Heeft alles met veiligheid te maken. Met een warme sentimentele gevoelswaarde die het zulk een mooie woordkeuze maakt.
In de geborgenheid van het gezin....In de geborgenheid van moeders schoot...
In de geborgenheid van de gevangenis (ironische titel van een boek over de  gevangenisbouw in Nederland)

Vertaalt in het Engels als safety, comfort and security


> De familie Strasberg bood Marilyn ook de geborgenheid van een gezin.
> They opened their home to Marilyn and gave her the comfort and security of a family.


de geborgenheid - Vertaling naar Engels - voorbeelden Nederlands | Reverso Context

... heile Welt vertaalt als intacte wereld, gave wereld.

Hallo, Wordspin 18, welkom.


----------



## Wordspin18

Hallo, eno2.

Bedankt voor het welkom. (Hier in Italie kan men "benvenuto!" beantwoorden met "bentrovato!", ik vraag me af of dat ook op de Canarische Eilanden het gebruik is, als mijn geheugen me niet verraadt heb ik ooit zoiets op een bandje van een taalcursus hedendaags Hebreeuws gehoord.)
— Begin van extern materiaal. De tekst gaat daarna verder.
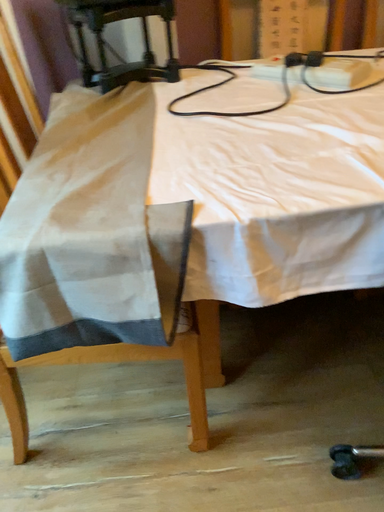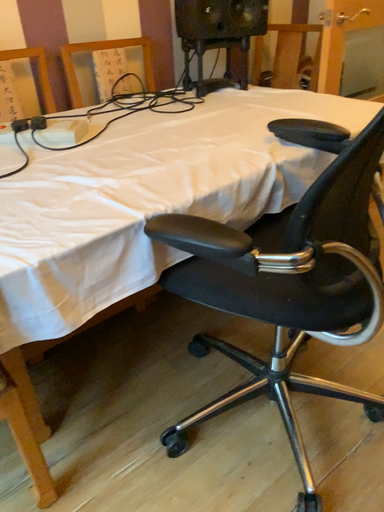
Question: How did the camera likely rotate when shooting the video?

Choices:
 (A) rotated upward
 (B) rotated downward

Answer: (A)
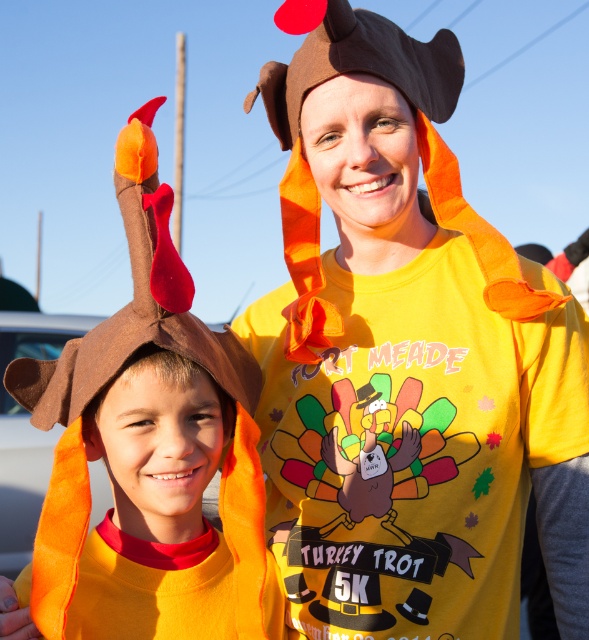
You are a participant in the Turkey Trot 5K and notice two turkey hats in the crowd. The matte brown turkey hat at center and the felt turkey hat at left. Which one is positioned to the right of the other?

The matte brown turkey hat at center is positioned to the right of the felt turkey hat at left.

You are a photographer positioned behind the runners. You need to take a photo of both the matte brown turkey hat at center and the felt turkey hat at left. Which hat will appear closer to the camera in the photo?

The matte brown turkey hat at center will appear closer to the camera because it is positioned further to the viewer compared to the felt turkey hat at left.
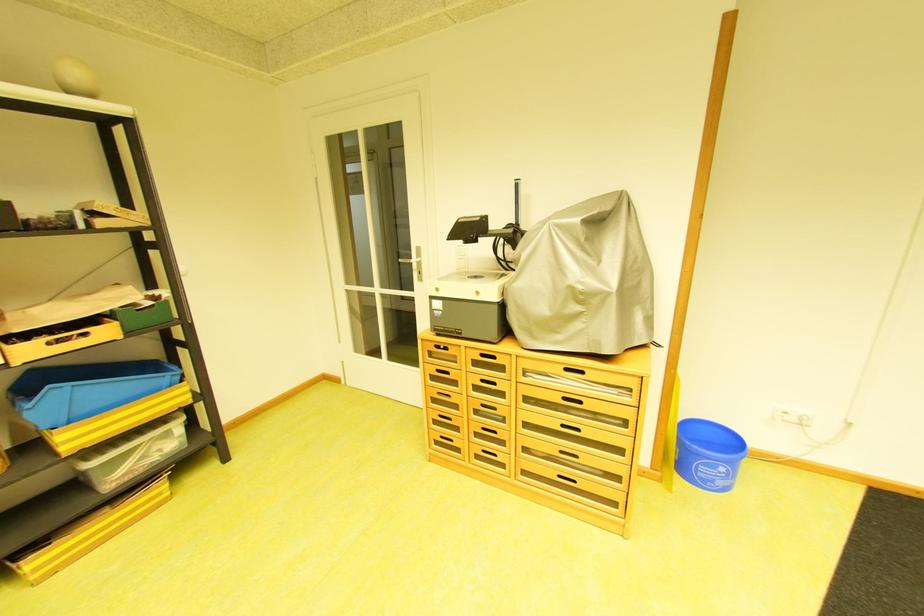
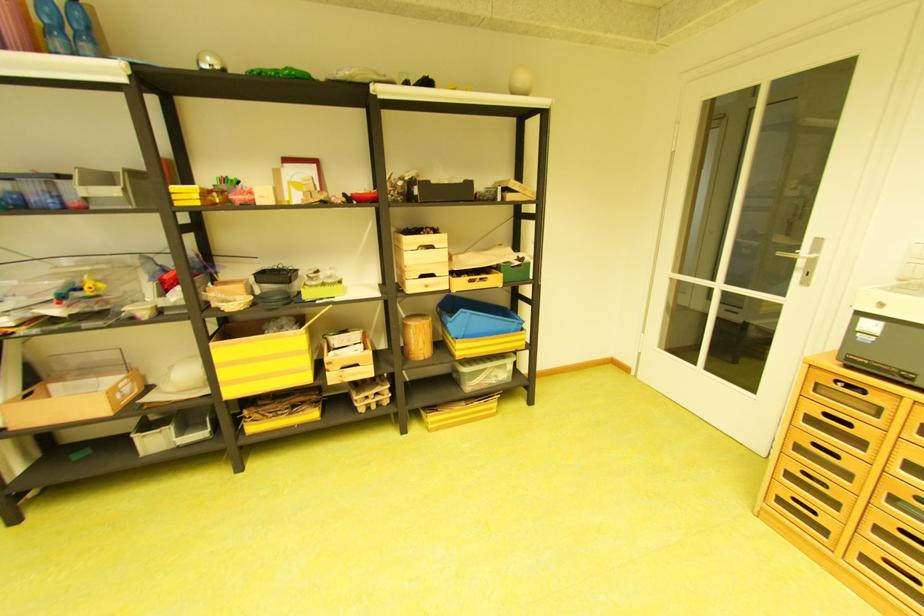
Question: The first image is from the beginning of the video and the second image is from the end. How did the camera likely rotate when shooting the video?

Choices:
 (A) Left
 (B) Right
 (C) Up
 (D) Down

Answer: (A)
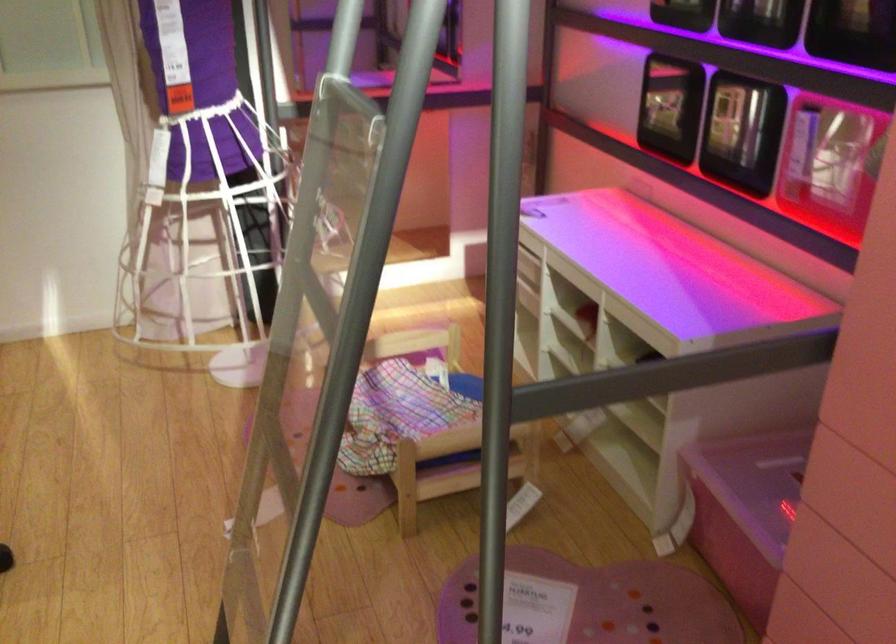
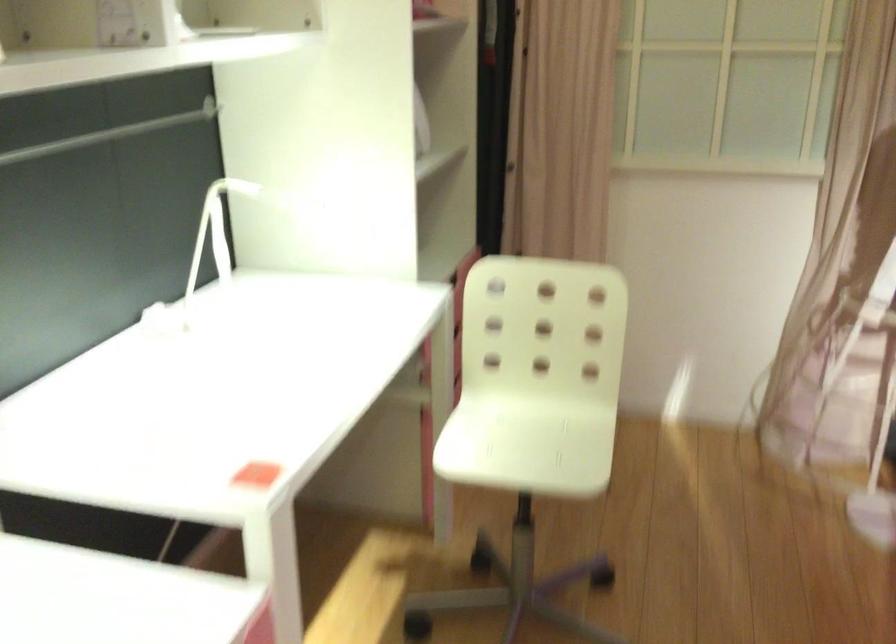
Question: The images are taken continuously from a first-person perspective. In which direction is your viewpoint rotating?

Choices:
 (A) Left
 (B) Right
 (C) Up
 (D) Down

Answer: (A)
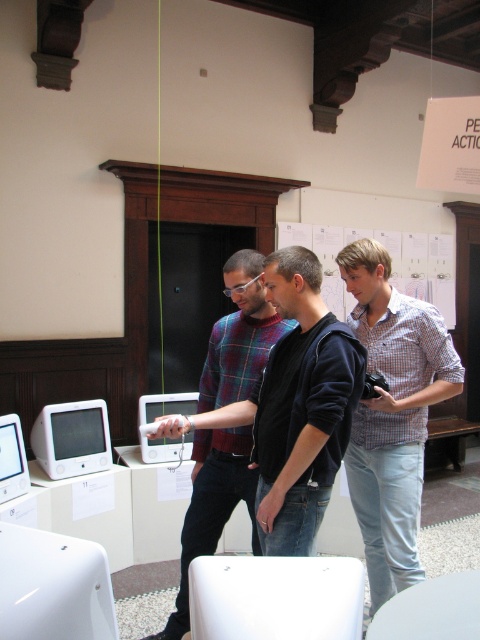
Question: Is light blue jeans at center closer to the viewer compared to white plastic monitor at lower left?

Choices:
 (A) no
 (B) yes

Answer: (B)

Question: Which of the following is the farthest from the observer?

Choices:
 (A) light blue jeans at center
 (B) white glossy monitor at left

Answer: (B)

Question: Which is farther from the plaid shirt at center?

Choices:
 (A) white plastic monitor at lower left
 (B) light blue jeans at center
 (C) white glossy computer at center
 (D) white glossy monitor at left

Answer: (D)

Question: Can you confirm if plaid shirt at center is bigger than white plastic monitor at lower left?

Choices:
 (A) yes
 (B) no

Answer: (A)

Question: Among these points, which one is nearest to the camera?

Choices:
 (A) (377, 307)
 (B) (43, 449)

Answer: (A)

Question: Does plaid shirt at center lie behind white glossy computer at center?

Choices:
 (A) no
 (B) yes

Answer: (A)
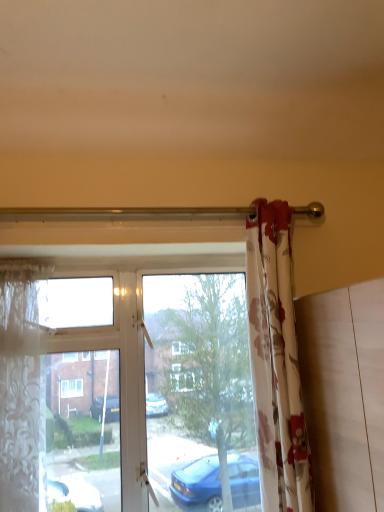
Question: Is translucent floral fabric at left, the first curtain when ordered from left to right, to the left or to the right of floral fabric curtain at right, the 2th curtain from the left, in the image?

Choices:
 (A) right
 (B) left

Answer: (B)

Question: Is point (41, 434) positioned closer to the camera than point (254, 402)?

Choices:
 (A) farther
 (B) closer

Answer: (A)

Question: Estimate the real-world distances between objects in this image. Which object is farther from the translucent floral fabric at left, the first curtain when ordered from left to right?

Choices:
 (A) transparent glass window at center
 (B) floral fabric curtain at right, placed as the first curtain when sorted from right to left

Answer: (B)

Question: Based on their relative distances, which object is farther from the transparent glass window at center?

Choices:
 (A) translucent floral fabric at left, the first curtain when ordered from left to right
 (B) floral fabric curtain at right, the 2th curtain from the left

Answer: (A)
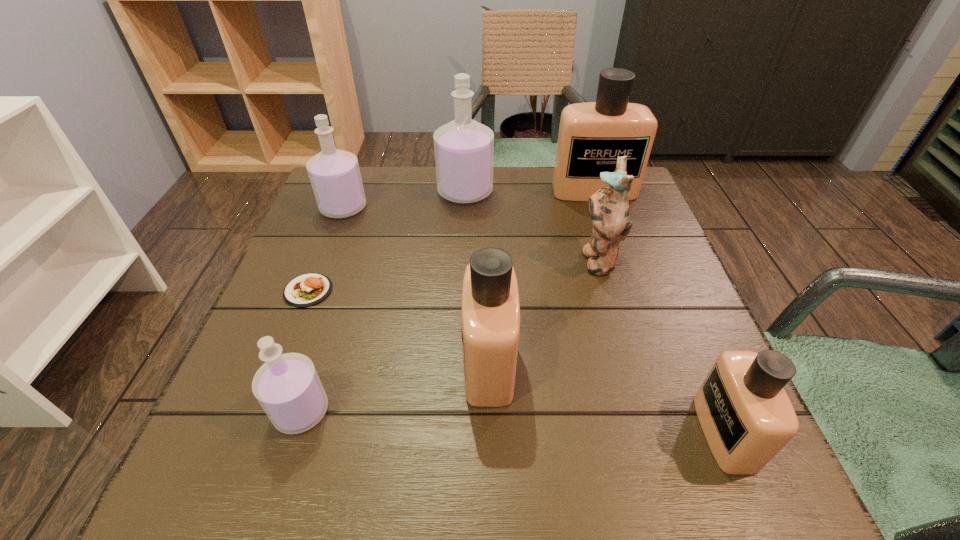
You are a GUI agent. You are given a task and a screenshot of the screen. Output one action in this format:
    pyautogui.click(x=<x>, y=<y>)
    Task: Click on the free space between the figurine and the second biggest purple perfume
    
    Given the screenshot: What is the action you would take?
    pyautogui.click(x=470, y=233)

I want to click on free point between the smallest purple perfume and the farthest beige perfume, so click(447, 301).

Locate an element on the screen. This screenshot has width=960, height=540. vacant area that lies between the leftmost beige perfume and the pink figurine is located at coordinates (543, 311).

Where is `vacant area between the smallest beige perfume and the farthest beige perfume`? The image size is (960, 540). vacant area between the smallest beige perfume and the farthest beige perfume is located at coordinates (659, 312).

Identify which object is located as the third nearest to the second biggest beige perfume. Please provide its 2D coordinates. Your answer should be formatted as a tuple, i.e. [(x, y)], where the tuple contains the x and y coordinates of a point satisfying the conditions above.

[(309, 289)]

Select which object is the fifth closest to the farthest beige perfume. Please provide its 2D coordinates. Your answer should be formatted as a tuple, i.e. [(x, y)], where the tuple contains the x and y coordinates of a point satisfying the conditions above.

[(747, 417)]

Identify which perfume is the second nearest to the patty (food). Please provide its 2D coordinates. Your answer should be formatted as a tuple, i.e. [(x, y)], where the tuple contains the x and y coordinates of a point satisfying the conditions above.

[(334, 174)]

Find the location of a particular element. The width and height of the screenshot is (960, 540). the closest perfume to the rightmost purple perfume is located at coordinates (592, 135).

Select which purple perfume is the closest to the patty (food). Please provide its 2D coordinates. Your answer should be formatted as a tuple, i.e. [(x, y)], where the tuple contains the x and y coordinates of a point satisfying the conditions above.

[(287, 386)]

The width and height of the screenshot is (960, 540). What are the coordinates of `purple perfume that stands as the closest to the second smallest purple perfume` in the screenshot? It's located at (464, 149).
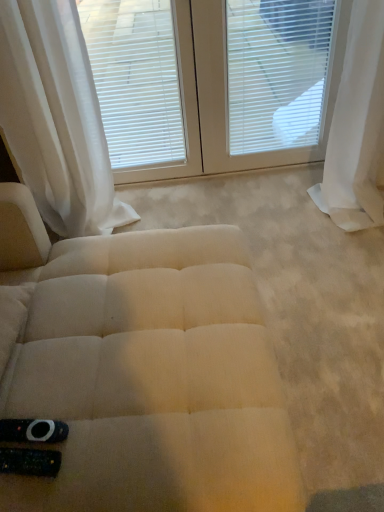
This screenshot has width=384, height=512. In order to click on vacant area that is in front of white sheer curtain at right, the first curtain viewed from the right in this screenshot , I will do `click(353, 255)`.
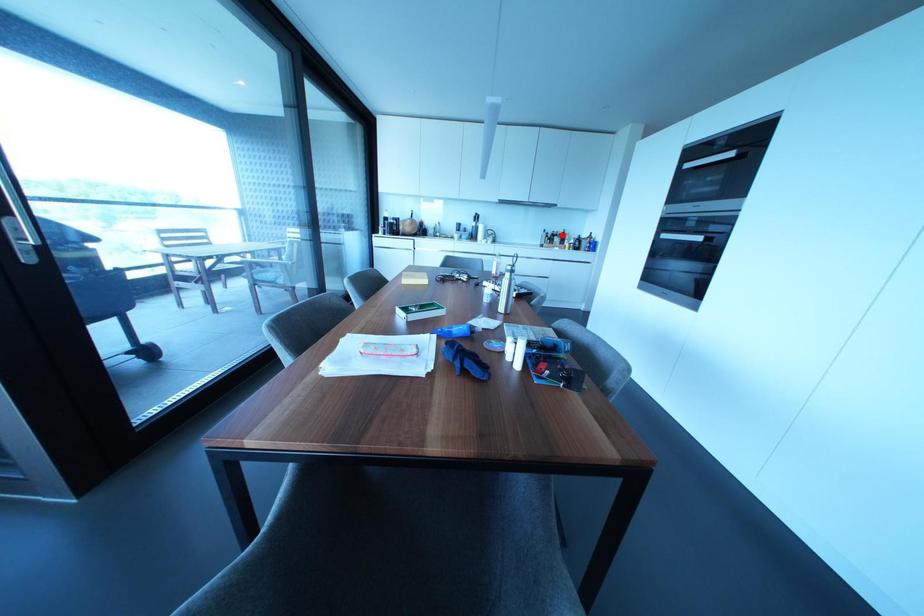
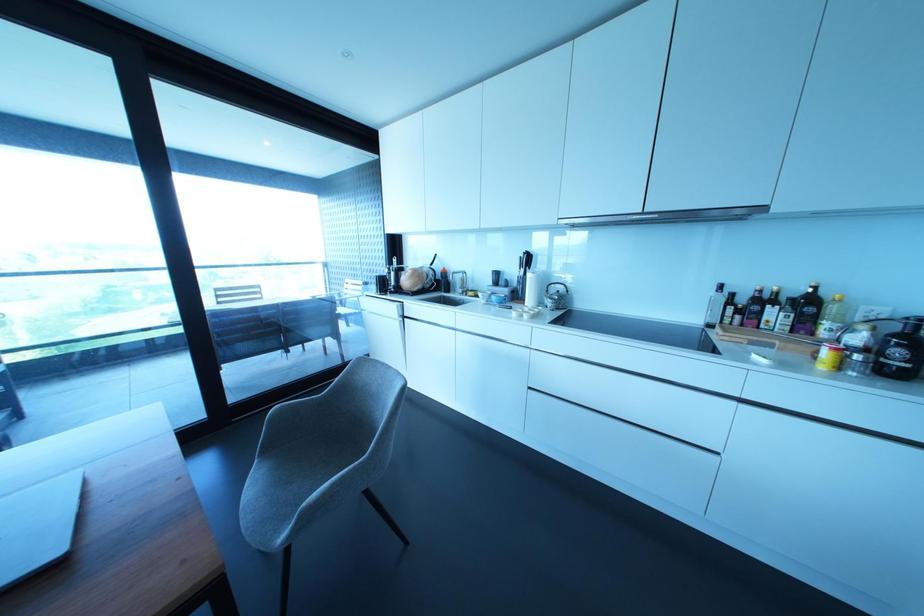
Question: I am providing you with two images of the same scene from different viewpoints. Image1 has a red point marked. In image2, the corresponding 3D location appears at what relative position? Reply with the corresponding letter.

Choices:
 (A) Closer
 (B) Farther

Answer: (B)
Heel veel dank met name ook voor de haarscherpe toelichting.  

"*DVD online:*
ge·bor·gen bijvoeglijk naamwoord • geborgener, geborgenstvoltooid deelwoord van bergen 1 in veiligheid •hij is geborgenhoeft (in de toekomst) voor zijn brood niet meer te vrezen •zich geborgen voelen, weten beschut, veilig voor hetgeen kan bedreigen"   (Kon het citaat niet via de Quote-button in deze post krijgen, dan maar manually.)

Wat is DVD online? Heb het ook in andere threads gezien.


----------



## eno2

DVD = acroniem van het   driedelige woordenboek Van Dale, "Dikke Van Dale" genoemd.  Ook  online betalend: DVD online. De DVD wordt agemeen beschouwd als het  meest gezaghebbende WB der Nederlandse taal.


----------



## Hans Molenslag

Wordspin18 said:


> Wat is DVD online? Heb het ook in andere threads gezien.


DVD is natuurlijk de bekende afkorting van _Digital Versatile Disc_. Eno2 gebruikt die verwarrend genoeg ook voor de _Grote_ of ("_Dikke_") _Van Dale_. Hij is bij mijn weten de enige die dat doet. In de meeste forums, websites en boeken over taal zie ik VD of GVD als afkorting. (Gvd kan ook _godverdomme_ betekenen, maar dat levert kennelijk minder verwarring op.)

Meer afkortingen:
ANW: Algemeen Nederlands Woordenboek, nieuw modern woordenboek dat nog niet af is
Wdl. of GB: Woordenlijst, bijgenaamd "Groene Boekje", spellingwoordenlijst
WNT: Woordenboek der Nederlandse Taal, reusachtig historisch woordenboek


----------



## ThomasK

Nog een hint: in België maken we ons zorgen over onze *voedselveiligheid* (safety), in landen in het Zuiden vaak over *voedselzekerheid* (security), en onze _social security_ heet inderdaad een *'sociale zekerheid'*... Vermoedelijk is dat laatste een overblijfsel van een vroegere betekenis. Veiligheid is een eerder recent woord, volgens mij. Maar ik zal dat misschien de komende dagen eens opzoeken.
Die *geborgenheid* klinkt voor mij heel anders, maar het is onmiskenbaar dat veiligheid daarin meespeelt...


----------



## eno2

Heel goed, dat van voedselveiligheid en voedselzekerheid.


----------



## ThomasK

Op zo'n ogenblikken ontstaat enige duidelijkheid, of soms toch tussen nuances, denk ik. (Vgl. _bommengooier_ en _bommenwerper_: het zijn zogezegd synoniemen, maar hier lijkt er toch een verschil mee gemoeid...)


----------



## eno2

Grappig wel. Bommenwerper= vliegende bommengooier. Dat van het voedsel helpt zeer goed om het verschil aan te voelen tussen veiligheid en zekerheid. Dat van die bommen kan niet wijzen op verschil tussen gooien en werpen want dat verschil is er niet op zichzelf, enkel in de combinatie van de samenstelling.


----------



## ThomasK

Ik zie het wel anders: er is een "registerverschil", vind ik. "Werpen" zit in het eerder formeel register en kan dus ook impliceren dat iets georganiseerd gebeurt, terwijl "gooien" informeel is. Het zijn dus synoniemen, zo lijkt het, maar in de praktijk toch weer niet... Ik heb het thema even in een aparte thread gestopt...


----------



## eno2

Antwerpen had  evengoed Antgooien kunnen zijn....


----------